======== Отрывок ========
А эти его лекции о всеохватности божьей милости... Ведь что удивительно: Риза Фахретдинов, казалось бы, столп, хранитель всего традиционного, казый тогда — главный шариатский судья России, вдруг начинает публиковать эти лекции Бигиева в общероссийском мусульманском журнале «Шура». Это выглядит как подливание масла в огонь, но потом Фахретдинов пишет книгу «Рәхмәт илаһия мәсьәләсе» («Проблема божьей милости»). Он объясняет, что Бигиев затронул очень важный вопрос, даже если мы сейчас не осознаем его реальной степени важности, он обязательно станет таким завтра, будущее исламского мира зависит от того, как этот вопрос будет решен. Поэтому шуметь не надо, нужно просто разобраться, что сказал Бигиев, на основании чего сказал, и вообще он не был первым, кто это сказал, это было у древних.

Риза Фахретдинов фактически в своей работе приводит конспект трактата средневекового ученого Ибн Кайима аль-Джаузии «Хад аль-арвахиля  биляд аль-афрах» («Путь душ в края радостей»). Книга о посмертных состояниях, о том, что такое ад, рай, насколько там долго... Вот эти вопросы там были рассмотрены. То есть, с одной стороны, мы видим волнение такой серой, недалекой массы, которая считает, что она уже знает истину, а с другой — вот такие авторитетные люди все-таки пытались вот в это темное царство запустить луч света. Фахретдинов стремился, с одной стороны, успокоить общественность, с другой — хотел предоставить больше информации, чтобы люди предметно рассуждали, а не просто кричали: «Распни его!»
========
* _Условие задания_:
Напишите продолжение отрывка о Ризе Фахретдинове и лекциях Бигиева о божьей милости, начиная сразу после его последнего предложения.
======== Записанные данные ========
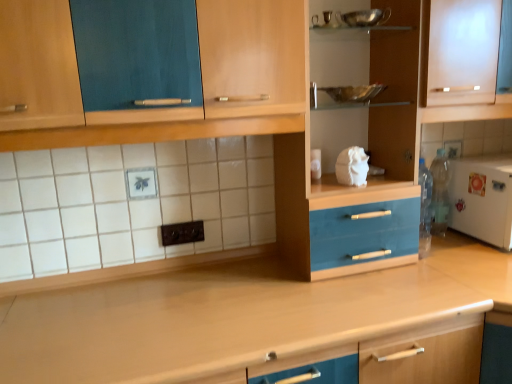
This screenshot has width=512, height=384. In order to click on vacant region above wooden at center (from a real-world perspective) in this screenshot , I will do `click(195, 312)`.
========
* _Ответ_:
Да, призывы к смерти тоже звучали, говорили, что Бигиева нужно казнить. В общем, это была настоящая полемическая буря в татарской прессе, которая не утихала на протяжении нескольких лет, вплоть до революции 1917 года. Нам в наше время остается только позавидовать активности людей той поры. Я, например, считаю, что мы не проявляем и десятой доли той активности, которую проявляли в то время мусульмане именно в сфере печатного слова. Даже те наши осенние разговоры о состоянии татарского языка — это так, легкая рябь по сравнению с тем, какая была реакция на труды Бигиева. Причем речь идет не только о России, и в Османской империи пресса тоже бушевала по поводу его книг.

«СПЕРВА ОН РЕВОЛЮЦИЮ ПРИНЯЛ С ВОСТОРГОМ»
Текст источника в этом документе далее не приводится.